▶ Task brief
Gather each line in the entries that includes the string "mais".

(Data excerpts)

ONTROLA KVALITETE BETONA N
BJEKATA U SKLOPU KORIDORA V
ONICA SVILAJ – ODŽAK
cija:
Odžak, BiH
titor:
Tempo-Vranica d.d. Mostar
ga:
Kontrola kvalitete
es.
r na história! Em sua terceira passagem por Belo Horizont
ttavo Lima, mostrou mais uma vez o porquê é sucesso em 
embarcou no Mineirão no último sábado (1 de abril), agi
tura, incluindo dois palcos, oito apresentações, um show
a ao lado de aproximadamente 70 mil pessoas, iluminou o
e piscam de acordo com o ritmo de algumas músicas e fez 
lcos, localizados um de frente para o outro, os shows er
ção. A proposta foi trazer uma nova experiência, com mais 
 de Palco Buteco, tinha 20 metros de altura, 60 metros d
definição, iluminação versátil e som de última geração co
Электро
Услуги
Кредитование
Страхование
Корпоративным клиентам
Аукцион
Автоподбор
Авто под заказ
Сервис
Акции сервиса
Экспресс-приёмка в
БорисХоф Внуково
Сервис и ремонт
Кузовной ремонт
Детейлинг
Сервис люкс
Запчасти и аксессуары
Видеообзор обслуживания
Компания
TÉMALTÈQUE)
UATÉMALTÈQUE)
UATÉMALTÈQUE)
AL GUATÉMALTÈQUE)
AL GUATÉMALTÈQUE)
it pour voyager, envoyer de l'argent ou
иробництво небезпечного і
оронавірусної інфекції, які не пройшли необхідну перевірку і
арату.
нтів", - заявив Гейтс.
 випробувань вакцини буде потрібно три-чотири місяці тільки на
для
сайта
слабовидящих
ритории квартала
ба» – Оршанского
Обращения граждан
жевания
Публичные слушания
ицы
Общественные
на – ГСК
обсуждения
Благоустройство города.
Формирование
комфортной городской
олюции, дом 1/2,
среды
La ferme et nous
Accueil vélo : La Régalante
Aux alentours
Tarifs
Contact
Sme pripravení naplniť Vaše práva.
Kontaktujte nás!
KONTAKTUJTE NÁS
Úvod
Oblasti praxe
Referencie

▶ Task output
ttavo Lima, mostrou mais uma vez o porquê é sucesso em 
ção. A proposta foi trazer uma nova experiência, com mais 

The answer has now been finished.